- PROBLEM TO SOLVE
Convert the lines of the listing below, from the line containing "catalogue / barcode: US 691313" through the end of the listing, inclusive, into a JSON list of strings, one string per line, omitting any blank lines.

Recorded data:
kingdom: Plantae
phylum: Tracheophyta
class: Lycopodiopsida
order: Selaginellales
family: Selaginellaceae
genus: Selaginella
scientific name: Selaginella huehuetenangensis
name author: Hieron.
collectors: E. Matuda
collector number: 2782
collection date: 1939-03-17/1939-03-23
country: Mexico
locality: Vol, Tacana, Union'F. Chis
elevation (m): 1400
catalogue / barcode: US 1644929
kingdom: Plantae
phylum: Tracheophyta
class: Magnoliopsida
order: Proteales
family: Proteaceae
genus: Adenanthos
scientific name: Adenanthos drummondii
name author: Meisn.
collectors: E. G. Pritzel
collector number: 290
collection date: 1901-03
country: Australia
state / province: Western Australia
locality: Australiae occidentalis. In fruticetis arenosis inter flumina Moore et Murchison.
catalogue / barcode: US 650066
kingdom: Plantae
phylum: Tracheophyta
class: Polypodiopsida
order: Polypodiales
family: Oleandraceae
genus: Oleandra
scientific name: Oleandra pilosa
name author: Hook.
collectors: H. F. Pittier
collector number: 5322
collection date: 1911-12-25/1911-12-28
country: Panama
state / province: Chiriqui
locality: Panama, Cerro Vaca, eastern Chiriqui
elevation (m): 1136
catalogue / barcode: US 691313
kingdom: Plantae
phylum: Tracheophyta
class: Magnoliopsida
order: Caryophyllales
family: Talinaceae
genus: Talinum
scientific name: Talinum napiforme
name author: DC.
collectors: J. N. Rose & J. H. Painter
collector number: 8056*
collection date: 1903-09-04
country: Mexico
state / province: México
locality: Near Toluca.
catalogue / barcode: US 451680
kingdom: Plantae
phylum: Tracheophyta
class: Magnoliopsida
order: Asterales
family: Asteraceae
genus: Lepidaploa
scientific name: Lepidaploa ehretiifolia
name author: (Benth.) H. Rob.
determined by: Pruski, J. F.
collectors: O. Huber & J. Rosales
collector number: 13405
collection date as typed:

- RESULT BELOW
[
  "catalogue / barcode: US 691313",
  "kingdom: Plantae",
  "phylum: Tracheophyta",
  "class: Magnoliopsida",
  "order: Caryophyllales",
  "family: Talinaceae",
  "genus: Talinum",
  "scientific name: Talinum napiforme",
  "name author: DC.",
  "collectors: J. N. Rose & J. H. Painter",
  "collector number: 8056*",
  "collection date: 1903-09-04",
  "country: Mexico",
  "state / province: México",
  "locality: Near Toluca.",
  "catalogue / barcode: US 451680",
  "kingdom: Plantae",
  "phylum: Tracheophyta",
  "class: Magnoliopsida",
  "order: Asterales",
  "family: Asteraceae",
  "genus: Lepidaploa",
  "scientific name: Lepidaploa ehretiifolia",
  "name author: (Benth.) H. Rob.",
  "determined by: Pruski, J. F.",
  "collectors: O. Huber & J. Rosales",
  "collector number: 13405",
  "collection date as typed:"
]